Exercise details: Every entry below should be written out again exactly.

Data records:
[Start of Attachment]
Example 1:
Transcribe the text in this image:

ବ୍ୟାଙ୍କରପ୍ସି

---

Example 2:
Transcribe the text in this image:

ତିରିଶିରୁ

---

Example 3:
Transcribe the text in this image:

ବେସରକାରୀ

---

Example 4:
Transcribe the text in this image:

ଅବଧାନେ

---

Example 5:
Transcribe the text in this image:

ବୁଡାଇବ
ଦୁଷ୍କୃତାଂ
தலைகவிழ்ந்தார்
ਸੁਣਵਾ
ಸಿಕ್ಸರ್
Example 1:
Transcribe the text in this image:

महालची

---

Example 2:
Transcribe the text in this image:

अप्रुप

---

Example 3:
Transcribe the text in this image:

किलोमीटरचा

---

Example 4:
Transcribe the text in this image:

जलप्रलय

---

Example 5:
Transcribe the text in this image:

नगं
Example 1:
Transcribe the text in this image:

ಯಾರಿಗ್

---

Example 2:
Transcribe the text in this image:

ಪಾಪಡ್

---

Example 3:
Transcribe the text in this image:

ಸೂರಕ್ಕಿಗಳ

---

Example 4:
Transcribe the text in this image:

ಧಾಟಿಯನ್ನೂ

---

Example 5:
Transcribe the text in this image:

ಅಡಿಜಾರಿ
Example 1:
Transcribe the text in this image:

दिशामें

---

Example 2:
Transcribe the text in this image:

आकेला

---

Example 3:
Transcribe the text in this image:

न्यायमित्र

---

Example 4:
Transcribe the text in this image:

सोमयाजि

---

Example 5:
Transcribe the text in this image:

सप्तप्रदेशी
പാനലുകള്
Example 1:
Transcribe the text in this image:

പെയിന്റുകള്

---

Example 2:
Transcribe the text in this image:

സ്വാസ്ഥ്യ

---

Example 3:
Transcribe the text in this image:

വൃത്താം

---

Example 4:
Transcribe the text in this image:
[End of Attachment]
Expected answer:
Example 1:
Transcribe the text in this image:

ବ୍ୟାଙ୍କରପ୍ସି

---

Example 2:
Transcribe the text in this image:

ତିରିଶିରୁ

---

Example 3:
Transcribe the text in this image:

ବେସରକାରୀ

---

Example 4:
Transcribe the text in this image:

ଅବଧାନେ

---

Example 5:
Transcribe the text in this image:

ବୁଡାଇବ
ଦୁଷ୍କୃତାଂ
தலைகவிழ்ந்தார்
ਸੁਣਵਾ
ಸಿಕ್ಸರ್
Example 1:
Transcribe the text in this image:

महालची

---

Example 2:
Transcribe the text in this image:

अप्रुप

---

Example 3:
Transcribe the text in this image:

किलोमीटरचा

---

Example 4:
Transcribe the text in this image:

जलप्रलय

---

Example 5:
Transcribe the text in this image:

नगं
Example 1:
Transcribe the text in this image:

ಯಾರಿಗ್

---

Example 2:
Transcribe the text in this image:

ಪಾಪಡ್

---

Example 3:
Transcribe the text in this image:

ಸೂರಕ್ಕಿಗಳ

---

Example 4:
Transcribe the text in this image:

ಧಾಟಿಯನ್ನೂ

---

Example 5:
Transcribe the text in this image:

ಅಡಿಜಾರಿ
Example 1:
Transcribe the text in this image:

दिशामें

---

Example 2:
Transcribe the text in this image:

आकेला

---

Example 3:
Transcribe the text in this image:

न्यायमित्र

---

Example 4:
Transcribe the text in this image:

सोमयाजि

---

Example 5:
Transcribe the text in this image:

सप्तप्रदेशी
പാനലുകള്
Example 1:
Transcribe the text in this image:

പെയിന്റുകള്

---

Example 2:
Transcribe the text in this image:

സ്വാസ്ഥ്യ

---

Example 3:
Transcribe the text in this image:

വൃത്താം

---

Example 4:
Transcribe the text in this image:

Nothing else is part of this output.